**YOUR GOAL:**
Return the listing that follows exactly, with no pictures included.
####################
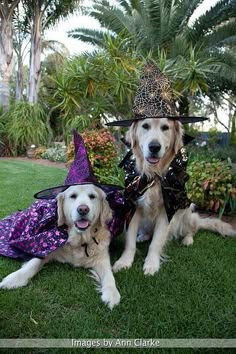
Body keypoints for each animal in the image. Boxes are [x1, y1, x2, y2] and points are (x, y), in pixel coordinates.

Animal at [113, 119, 235, 276]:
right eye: (145, 126)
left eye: (165, 127)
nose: (154, 147)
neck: (154, 174)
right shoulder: (133, 204)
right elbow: (130, 241)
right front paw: (124, 262)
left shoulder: (167, 210)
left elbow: (156, 243)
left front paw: (151, 264)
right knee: (147, 232)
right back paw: (143, 236)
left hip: (187, 212)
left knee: (192, 229)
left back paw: (188, 240)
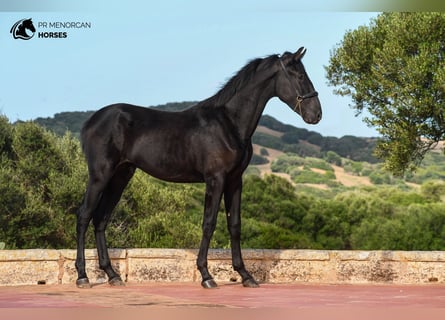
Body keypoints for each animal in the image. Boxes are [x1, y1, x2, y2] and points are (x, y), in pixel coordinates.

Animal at [75, 46, 320, 288]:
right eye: (299, 75)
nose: (316, 114)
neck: (229, 123)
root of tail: (91, 121)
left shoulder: (235, 180)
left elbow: (235, 225)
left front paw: (245, 275)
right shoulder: (215, 179)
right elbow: (209, 223)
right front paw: (206, 275)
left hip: (121, 176)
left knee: (101, 218)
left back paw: (112, 274)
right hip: (100, 175)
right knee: (84, 215)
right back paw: (83, 276)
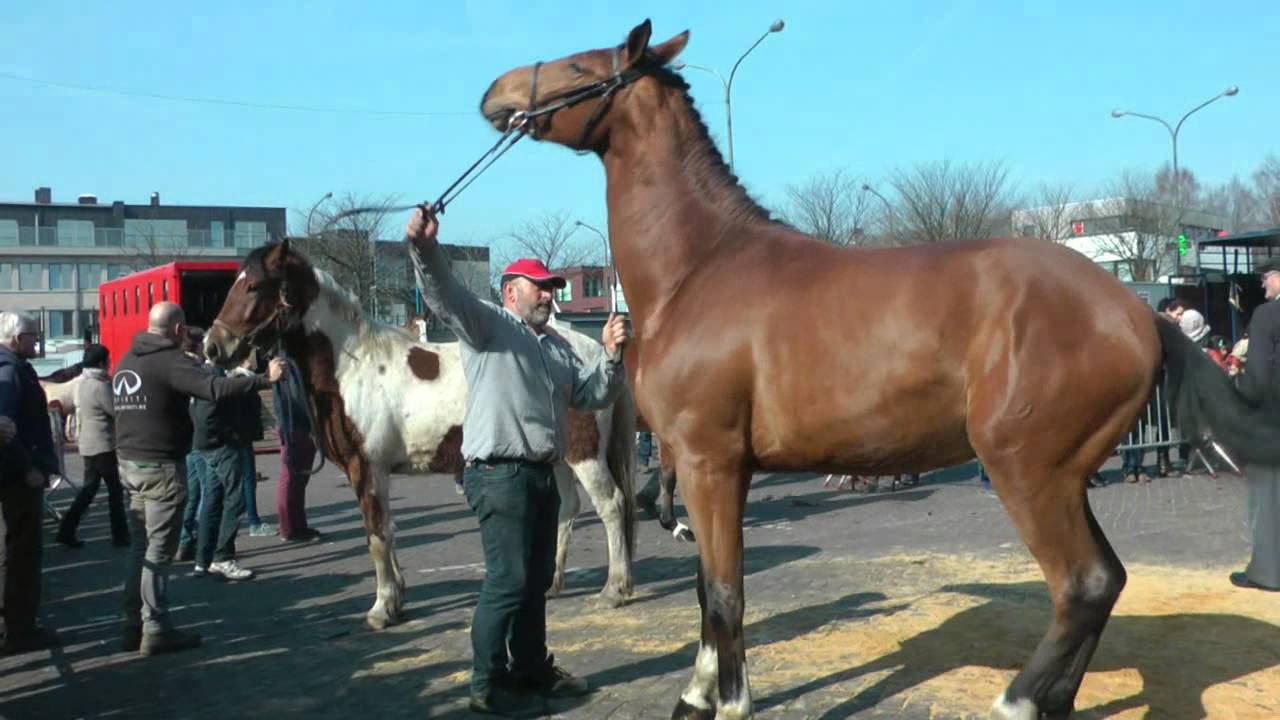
####################
**SOLUTION:**
Body keypoints for each animal in the image. Boxes are [x1, y1, x2, y2] and points are (x, y), in pixel coordinates.

Animal at [113, 119, 235, 276]:
right eye: (145, 126)
left eye: (165, 127)
nose: (154, 147)
neck: (154, 174)
right shoulder: (133, 204)
right elbow: (130, 241)
right front paw: (124, 262)
left shoulder: (167, 210)
left elbow: (156, 243)
left front paw: (151, 264)
right knee: (147, 232)
right back paw: (143, 236)
left hip: (187, 212)
left knee: (192, 229)
left back paw: (188, 240)
Body keypoints for each animal in the image. Boxes are [x1, y1, x2, y2] and points are (x, y), in pixel coordinates.

Animal at [75, 46, 320, 288]:
right eye: (299, 75)
nose: (316, 114)
neck: (229, 123)
root of tail: (91, 121)
left shoulder: (235, 180)
left elbow: (235, 225)
left front paw: (245, 275)
right shoulder: (215, 179)
right elbow: (209, 223)
right front paw: (206, 275)
left hip: (121, 176)
left knee: (101, 218)
left back paw: (112, 274)
right hip: (100, 175)
right knee: (84, 215)
right back paw: (83, 276)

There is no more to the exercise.